Not Every Safe Haven Is Created Equal
While traditional safe havens such as the Japanese yen and Swiss franc performed their job admirably in April as heightened levels of uncertainty caused volatility across markets to spike, when it comes to the title of being the undisputed safe haven of the FX world, there really is no contest: the Swissie is way out in front with daylight second.
The monthly chart below underlines that point, with CHF/JPY rising from just above 75 during the GFC to more than 180 last year, an increase of 140% with a large chunk of that occurring since the pandemic. The bullish break of the triangle the pair had been coiling in since July suggests that the increase may have further to run as we move towards the second half of 2025.
Source: TradingView
Explaining Franc Outperformance
So why does the franc tend to outperform the yen over time despite both being considered safe-haven currencies? A big reason is the stark contrast in government finances. As the chart below shows, Switzerland’s debt load sits just under 40% of GDP—among the lowest in the developed world—while Japan’s has surged to over 250%. That divergence undoubtedly feeds into broader market confidence: the franc is seen as a store of value.
Source: TradingView
In contrast, the yen behaves more like a release valve for risk appetite than a traditional haven. Even with the Bank of Japan (BOJ) embarking on monetary policy normalisation, it’s still one of the world’s most popular funding currencies for carry trades into higher yielding, often riskier asst classes. That positioning dynamic means it often weakens when markets are calm, then snaps higher when those trades are unwound, as we saw in April. It’s reactive, not defensive like the franc. For the yen to outperform, it would therefore likely require a prolonged period of market turmoil.

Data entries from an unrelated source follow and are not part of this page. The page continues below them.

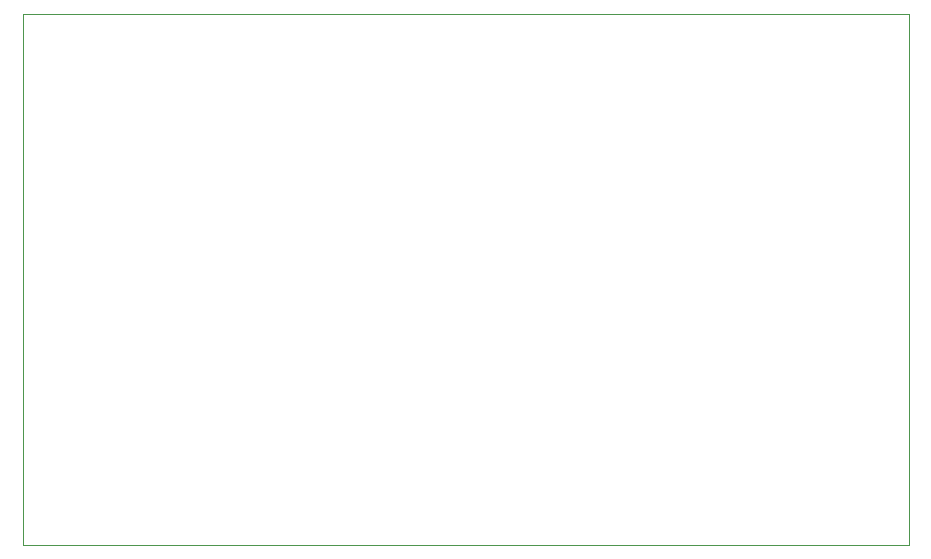
<source format=gko>
G04 (created by PCBNEW (2013-03-31 BZR 4008)-stable) date 16/06/2013 11:35:49 PM*
%MOIN*%
G04 Gerber Fmt 3.4, Leading zero omitted, Abs format*
%FSLAX34Y34*%
G01*
G70*
G90*
G04 APERTURE LIST*
%ADD10C,0.005*%
%ADD11C,0.00393701*%
G04 APERTURE END LIST*
G54D10*
G54D11*
X68897Y-49409D02*
X98425Y-49409D01*
X68897Y-67125D02*
X98425Y-67125D01*
X68897Y-49409D02*
X68897Y-67125D01*
X98425Y-67125D02*
X98425Y-49409D01*
X98425Y-49409D02*
X98425Y-67125D01*
M02*

</source>
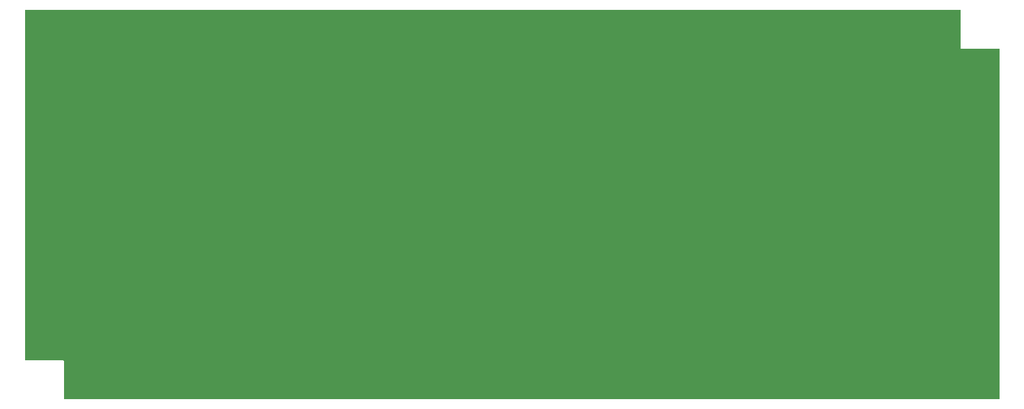
<source format=gbr>
G04 #@! TF.GenerationSoftware,KiCad,Pcbnew,(5.1.5-0)*
G04 #@! TF.CreationDate,2021-01-24T12:18:42-07:00*
G04 #@! TF.ProjectId,front_panel,66726f6e-745f-4706-916e-656c2e6b6963,rev?*
G04 #@! TF.SameCoordinates,Original*
G04 #@! TF.FileFunction,Soldermask,Bot*
G04 #@! TF.FilePolarity,Negative*
%FSLAX46Y46*%
G04 Gerber Fmt 4.6, Leading zero omitted, Abs format (unit mm)*
G04 Created by KiCad (PCBNEW (5.1.5-0)) date 2021-01-24 12:18:42*
%MOMM*%
%LPD*%
G04 APERTURE LIST*
%ADD10C,0.100000*%
G04 APERTURE END LIST*
D10*
G36*
X210000000Y-89875001D02*
G01*
X210002402Y-89899387D01*
X210009515Y-89922836D01*
X210021066Y-89944447D01*
X210036611Y-89963389D01*
X210055553Y-89978934D01*
X210077164Y-89990485D01*
X210100613Y-89997598D01*
X210124999Y-90000000D01*
X215000000Y-90000000D01*
X215000000Y-135000000D01*
X95000000Y-135000000D01*
X95000000Y-130124999D01*
X94997598Y-130100613D01*
X94990485Y-130077164D01*
X94978934Y-130055553D01*
X94963389Y-130036611D01*
X94944447Y-130021066D01*
X94922836Y-130009515D01*
X94899387Y-130002402D01*
X94875001Y-130000000D01*
X90000000Y-130000000D01*
X90000000Y-85000000D01*
X210000000Y-85000000D01*
X210000000Y-89875001D01*
G37*
M02*

</source>
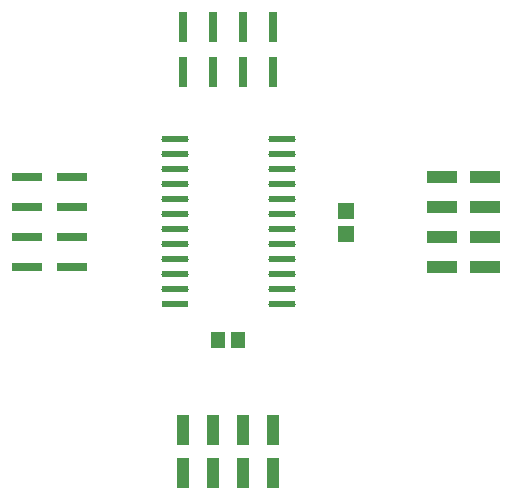
<source format=gbr>
%TF.GenerationSoftware,Altium Limited,Altium Designer,22.2.1 (43)*%
G04 Layer_Color=255*
%FSLAX43Y43*%
%MOMM*%
%TF.SameCoordinates,12936C2D-F9F3-4D5E-B855-D0F9E265F173*%
%TF.FilePolarity,Positive*%
%TF.FileFunction,Pads,Bot*%
%TF.Part,Single*%
G01*
G75*
%TA.AperFunction,SMDPad,CuDef*%
%ADD14R,0.800X2.500*%
%ADD15R,2.500X0.800*%
%ADD16R,2.500X1.000*%
%ADD17R,1.000X2.500*%
G04:AMPARAMS|DCode=18|XSize=2.298mm|YSize=0.567mm|CornerRadius=0.283mm|HoleSize=0mm|Usage=FLASHONLY|Rotation=0.000|XOffset=0mm|YOffset=0mm|HoleType=Round|Shape=RoundedRectangle|*
%AMROUNDEDRECTD18*
21,1,2.298,0.000,0,0,0.0*
21,1,1.731,0.567,0,0,0.0*
1,1,0.567,0.865,0.000*
1,1,0.567,-0.865,0.000*
1,1,0.567,-0.865,0.000*
1,1,0.567,0.865,0.000*
%
%ADD18ROUNDEDRECTD18*%
%ADD19R,2.298X0.567*%
%ADD20R,1.300X1.450*%
%ADD21R,1.450X1.350*%
D14*
X24190Y44040D02*
D03*
X26730D02*
D03*
X24190Y40210D02*
D03*
X26730D02*
D03*
X29270Y44040D02*
D03*
X31810D02*
D03*
X29270Y40210D02*
D03*
X31810D02*
D03*
D15*
X14790Y31310D02*
D03*
Y28770D02*
D03*
X10960Y31310D02*
D03*
Y28770D02*
D03*
X14790Y26230D02*
D03*
Y23690D02*
D03*
X10960Y26230D02*
D03*
Y23690D02*
D03*
D16*
X46080Y31310D02*
D03*
Y28770D02*
D03*
X49780Y31310D02*
D03*
Y28770D02*
D03*
Y23690D02*
D03*
X46080D02*
D03*
X49780Y26230D02*
D03*
X46080D02*
D03*
D17*
X26730Y9920D02*
D03*
Y6220D02*
D03*
X24190Y9920D02*
D03*
Y6220D02*
D03*
X29270D02*
D03*
X31810D02*
D03*
X29270Y9920D02*
D03*
X31810D02*
D03*
D18*
X32528Y20515D02*
D03*
Y21785D02*
D03*
Y23055D02*
D03*
Y24325D02*
D03*
Y25595D02*
D03*
Y26865D02*
D03*
Y28135D02*
D03*
Y29405D02*
D03*
Y30675D02*
D03*
Y31945D02*
D03*
Y33215D02*
D03*
Y34485D02*
D03*
X23472D02*
D03*
Y33215D02*
D03*
Y31945D02*
D03*
Y30675D02*
D03*
Y29405D02*
D03*
Y28135D02*
D03*
Y26865D02*
D03*
Y25595D02*
D03*
Y24325D02*
D03*
Y23055D02*
D03*
Y21785D02*
D03*
D19*
Y20515D02*
D03*
D20*
X28825Y17500D02*
D03*
X27175D02*
D03*
D21*
X38000Y26500D02*
D03*
Y28450D02*
D03*
%TF.MD5,62df7c2fb984862a25a7457c352b17a3*%
M02*

</source>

CHF/JPY Risks Biased Higher
Zooming in, it therefore comes as no surprise that throughout the volatility seen this year, CHF/JPY keeps on trending higher as the yen drops and pops on abrupt changes in broader risk appetite.
Source: TradingView
Following a bullish breakout of the descending channel the pair had been trading in since the middle of April, risks for CHF/JPY look again to be skewing higher, especially with momentum indicators turning bullish. RSI (14) is trending higher while MACD is about to cross the signal line above 0. Combined, it favours buying dips over selling rips.
Topside levels of note include the April 11 swing high of 176.50 and resistance at 177.25. A break and close of the latter would increase the probability of a retest of the record high of 180.08 set in July last year. On the downside, 173.65, 172.10 and 171.46 are minor levels that could either act as bases for bullish setups or targets for bears, if the bullish breakout were to reverse.